Which came first: the sturgeon or the egg? Probably the sturgeon. The legendary fish dates back to prehistoric times, but the precious roe harvested from this “living fossil” is a decidedly contemporary delicacy.
While the roe of any fish can receive the same treatment and preparation, true caviar is the salted roe (eggs) of the sturgeon.
“Historically, real caviar only came from the Caspian Sea,” said Ali Bolourchi, president of Tsar Nicoulai Caviar. “In my opinion, caviar that comes from farmed sturgeon that has been salted and cured can be classified as the genuine article if it contains less than 4 percent salt.”
Founded in 1984, Tsar Nicoulai Caviar specializes in breeding white sturgeon on a 40-acre sustainable aquaculture farm in Sacramento County and showcases his wares at a tasting cafe in San Francisco’s Ferry Building.
“The US is lucky to have some native sturgeon species,” Bolourchi says. “California, Oregon, Washington and Idaho; there are some sea sturgeons near Wisconsin and Michigan, and sometimes in the gulf regions. Those are the best areas for caviar production, because that’s where the fish naturally thrive.”
Farmed sturgeons usually take 6 to 12 years to reach maturity before their eggs can be harvested. Although the sturgeon dies when harvesting roe, Tsar Nicoulai Caviar is currently working with Whole Foods and the University of California, Davis to perform the most humane harvesting procedures. After the roe is removed, the fish is processed into smoked sturgeon and sturgeon pie so as not to waste any product.

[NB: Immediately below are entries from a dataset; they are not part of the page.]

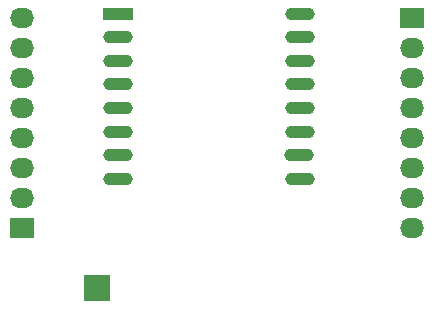
<source format=gbr>
G04 #@! TF.FileFunction,Copper,L2,Bot,Signal*
%FSLAX46Y46*%
G04 Gerber Fmt 4.6, Leading zero omitted, Abs format (unit mm)*
G04 Created by KiCad (PCBNEW 0.201510090346+6256~30~ubuntu14.04.1-product) date Mon 23 Nov 2015 18:10:39 CET*
%MOMM*%
G01*
G04 APERTURE LIST*
%ADD10C,0.100000*%
%ADD11R,2.032000X1.727200*%
%ADD12O,2.032000X1.727200*%
%ADD13R,2.500000X1.100000*%
%ADD14O,2.500000X1.100000*%
%ADD15R,2.235200X2.235200*%
G04 APERTURE END LIST*
D10*
D11*
X139700000Y-123190000D03*
D12*
X139700000Y-120650000D03*
X139700000Y-118110000D03*
X139700000Y-115570000D03*
X139700000Y-113030000D03*
X139700000Y-110490000D03*
X139700000Y-107950000D03*
X139700000Y-105410000D03*
D11*
X172720000Y-105410000D03*
D12*
X172720000Y-107950000D03*
X172720000Y-110490000D03*
X172720000Y-113030000D03*
X172720000Y-115570000D03*
X172720000Y-118110000D03*
X172720000Y-120650000D03*
X172720000Y-123190000D03*
D13*
X147801100Y-105003600D03*
D14*
X147801100Y-107003600D03*
X147801100Y-109003600D03*
X147801100Y-111003600D03*
X147801100Y-113003600D03*
X147801100Y-115003600D03*
X147801100Y-117003600D03*
X147801100Y-119003600D03*
X163201100Y-119003600D03*
X163101100Y-117003600D03*
X163201100Y-115003600D03*
X163201100Y-113003600D03*
X163201100Y-111003600D03*
X163201100Y-109003600D03*
X163201100Y-107003600D03*
X163201100Y-105003600D03*
D15*
X146050000Y-128270000D03*
M02*

</source>
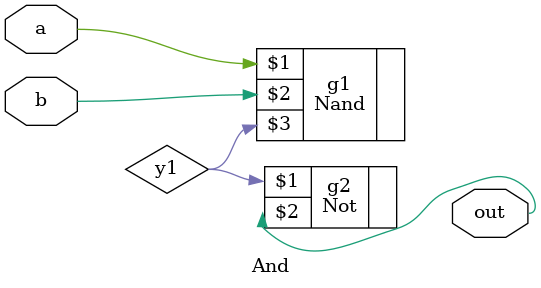
<source format=v>
`include "../01/Not.v"
module And(a,b,out);
    input a,b;
    output out;

    Nand g1(a,b,y1);
    Not g2(y1,out);

endmodule
</source>
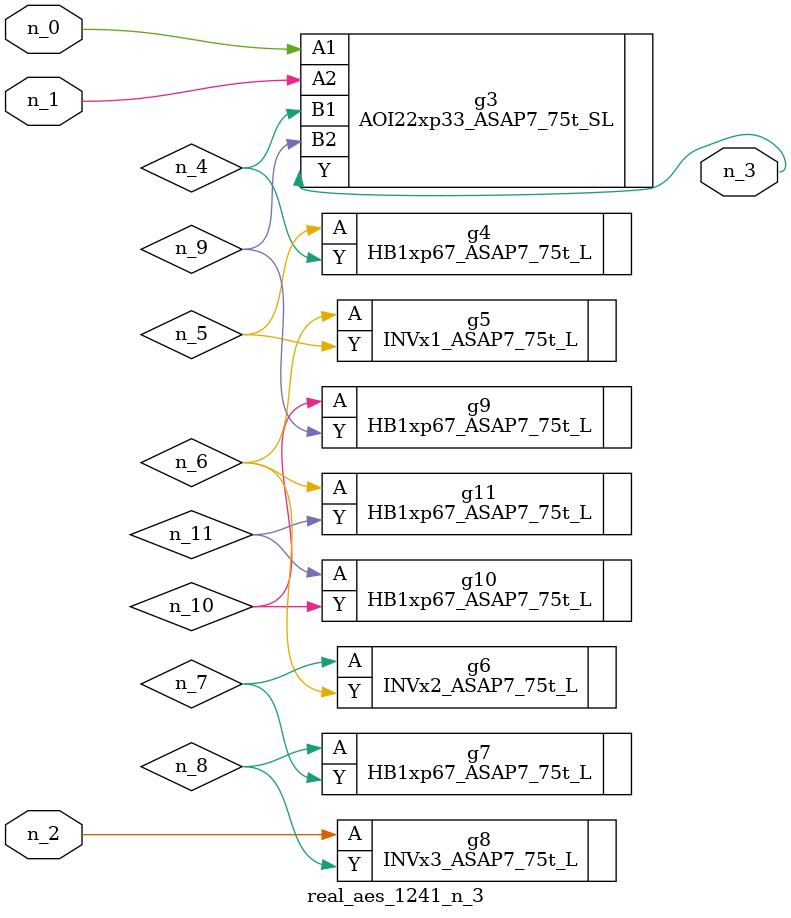
<source format=v>
module real_aes_1241_n_3 (n_0, n_2, n_1, n_3);
input n_0;
input n_2;
input n_1;
output n_3;
wire n_4;
wire n_5;
wire n_7;
wire n_9;
wire n_6;
wire n_8;
wire n_10;
wire n_11;
AOI22xp33_ASAP7_75t_SL g3 ( .A1(n_0), .A2(n_1), .B1(n_4), .B2(n_9), .Y(n_3) );
INVx3_ASAP7_75t_L g8 ( .A(n_2), .Y(n_8) );
HB1xp67_ASAP7_75t_L g4 ( .A(n_5), .Y(n_4) );
INVx1_ASAP7_75t_L g5 ( .A(n_6), .Y(n_5) );
HB1xp67_ASAP7_75t_L g11 ( .A(n_6), .Y(n_11) );
INVx2_ASAP7_75t_L g6 ( .A(n_7), .Y(n_6) );
HB1xp67_ASAP7_75t_L g7 ( .A(n_8), .Y(n_7) );
HB1xp67_ASAP7_75t_L g9 ( .A(n_10), .Y(n_9) );
HB1xp67_ASAP7_75t_L g10 ( .A(n_11), .Y(n_10) );
endmodule
</source>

The labor-intensive harvesting process is performed several times a year, placing the roe bags through a metal sieve to separate the eggs before rinsing them in cold water and then drying, salting, canning and pressing to remove any air bubbles. At Tsar Nicoulai, the caviar is cold aged for about 90 days to allow the salt to penetrate deep into the roe.
“That’s really what brings out the full flavor,” says Bolourchi. “Curing and aging is where the magic happens.”
Sorting the caviar determines the market price.
“We have six varieties of white sturgeon that we grow, each produced in different quantities and qualities,” explains Bolourchi. “The costs are related to the age of the fish and the scarcity of that resource. The minimum price for responsibly sourced American caviar is around $30 an ounce. Our base product starts at $40 an ounce and goes up to $400 an ounce.”
For those who have never tasted caviar, Bolourchi describes the taste as an umami-rich lightly salted sea butter, surprisingly mild compared to some other types of seafood. He recommends tasting the caviar yourself first to appreciate its true flavor and nuances. From there, the sky is the limit.
“Caviar is gluten-free; we like to serve it in the cafe on unsalted kettle chips with crème fraiche, or on a deviled egg,” he says. “My perfect bite is a crispy cracker with crème fraichche, cold smoked salmon and a dollop of caviar with a good California sparkling wine. Don’t think too much about it – there’s no wrong way to enjoy caviar!”
For optimal freshness, store caviar in the coldest part of your refrigerator and plan to eat it quickly. Before serving, place the opened can in a bed of crushed ice and use spoons made of mother-of-pearl, wood or even plastic – minor scrapes in stainless steel can give the caviar a metallic taste.
“Caviar is produced domestically, it’s delicious, and you can feel good knowing you’re supporting an American-made product and American sturgeon farmers,” Bolourchi says. “It’s really a gift of nature that we accidentally bumped into.”